Lung cancer is the #1 cancer killer, killing more people per year than breast, prostate, colon, liver, melanoma and kidney cancers combined. More than 1.6 million people are diagnosed each year; with a 15.5 percent survival rate that has not changed in more than 40 years. Yet, this silent killer receives a mere fraction of the attention and research funding.
Lung Cancer in “Never-Smokers”
If taken as a separate disease, lung cancer in those who have never smoked in their lives would be the sixth largest cancer killer in the world.
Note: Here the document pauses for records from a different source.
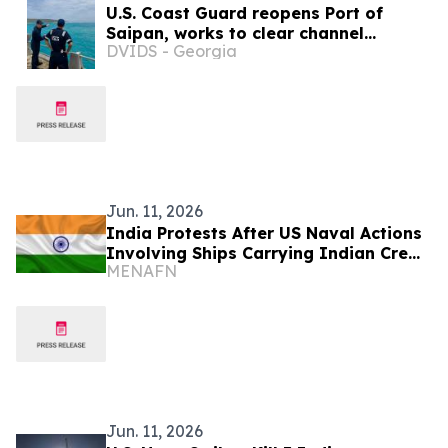
U.S. Coast Guard reopens Port of
Saipan, works to clear channel
DVIDS - Georgia
hazards as Marianas port
assessments continue
Jun. 11, 2026
India Protests After US Naval Actions
Involving Ships Carrying Indian Crew
MENAFN
Near Oman
Jun. 11, 2026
Overall, 15% of new lung cancer diagnoses are in people who have never smoked (defined as less than 100 cigarettes over a lifetime). Another 50% are in people who have quit smoking years ago. Of course, the best way to reduce your risk of lung cancer is to never start smoking and to quit if you do smoke. However, if everyone quit smoking today, lung cancer would still be a public health issue.
In the United States, nearly 10% of lung cancers in men and nearly 20% of lung cancers in women occur in thosewho have never smoked. 17,000 “never-smoker” American women die from lung cancer each year. This is over four times the number of cervical cancer deaths. There has been a significant increase in lung cancer in non-smoking, middle-aged women in recent years.
The most common causes of lung cancer in never-smokers is exposure to radon and one’s own genetic makeup. Radon is a natural radioactive gas that you can’t see, smell or taste. Radon can seep into houses (usually in the basement) from naturally occurring uranium in the soil.
Lung cancer in never-smokers differs in at least two major respects from lung cancer in smokers:
1. When examined under a microscope, certain types of cancer cells are more commonly found in cancerous tissues of never-smokers than in lung cancers present in smokers.
2. Never-smokers more often have mutations in the gene for epidermal growth factor receptor (EGFR). These mutations foster the harmful, uncontrolled growth of cells that is characteristic of cancer.
Diagnosis Often Comes Late
Unfortunately, survival rates appear equally dismal in smokers and in never-smokers.
Lung cancer in both smokers and never-smokers is usually first detected in advanced stages of the disease because the most common symptoms — cough, chest pain, and shortness of breath — are not particularly specific.
Diagnosis can be delayed even further in never-smokers because …doctors may not consider the possibility that patients might have lung cancer.